The findings, published in the New England Journal of Medicine, led authors, which represent U.S. and European cardiologists, to recommend that the drug is not prescribed to most heart patients anymore until the issue is clarified. However, those who do not respond to other means of lowering cholesterol should stay on the drug.
Douglas Weaver, the president of the American College of Cardiology, reminded doctors that Vytorin is not a first-line treatment as some use it for their patients, and statins should be used first in treating high cholesterol levels.
While lower LDL-cholesterol levels are linked by some studies to a slightly higher incidence of cancer, it seems to be no link that statins themselves pose a cancer risk.

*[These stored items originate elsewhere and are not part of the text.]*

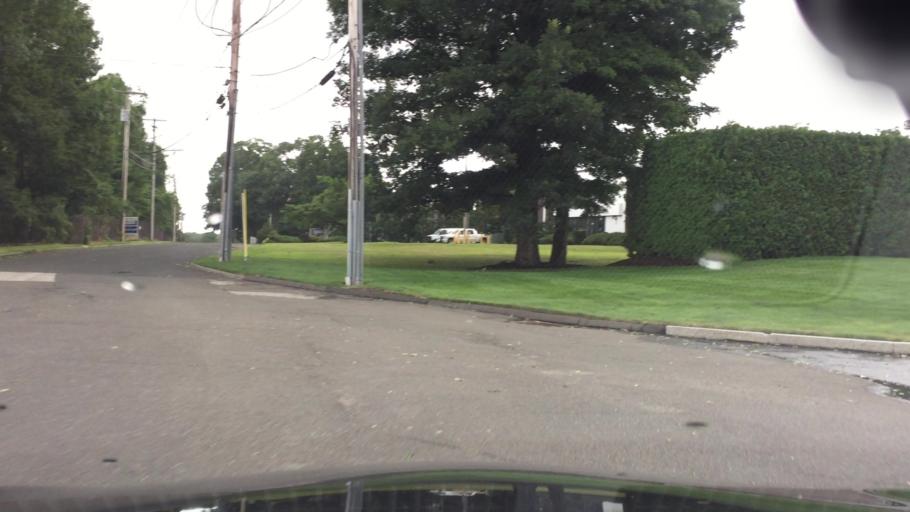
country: US
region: Connecticut
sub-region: Fairfield County
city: Shelton
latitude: 41.2741
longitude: -73.1286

For example, the Journal of the American College of Cardiology published a new overlook of 15 statin studies including more than 90,000 patients, which found no higher risk of cancer in people taking statins compared to placebo.
However, the FDA has ordered an investigation which will take around nine months. Statins are a class of drug that reduce the amount of cholesterol produced in the body, and protect people from heart disease.
Earlier this year, it was revealed that the U.S. spent $1.5 billion in 2006 on Vytorin, a cholesterol drug that actually does not work better than an older drug, which is sold for a fifth of Vytorin’s price. The two year ENHANCE Study eventually failed to provide evidence that the ezetimibe/simvastatin combination found in Vytorin was better than simvastatin alone. Simvastatin has already reached generic status and is thus much cheaper.
Since ezetimibe was combined with statins in July 2004, a large advertising campaign started, which led to an increased number of prescriptions of Vytorin in the US. The cholesterol pill produced by Schering-Plough Corp. and Merck & Co. was prescribed 20 million times last year.